What you are asked to do: Arrange the listing below as a numbered list. Skip any blank lines and leave out the pictures.

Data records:
-- Begin --

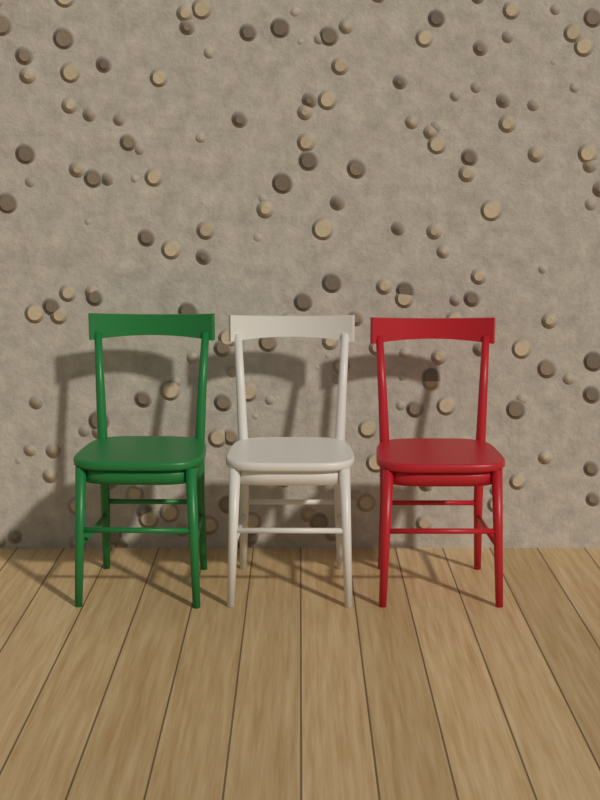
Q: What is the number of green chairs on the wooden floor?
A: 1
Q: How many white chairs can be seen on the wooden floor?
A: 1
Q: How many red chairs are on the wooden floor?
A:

-- End --

Worked solution:
1. Q: What is the number of green chairs on the wooden floor?
2. A: 1
3. Q: How many white chairs can be seen on the wooden floor?
4. A: 1
5. Q: How many red chairs are on the wooden floor?
6. A:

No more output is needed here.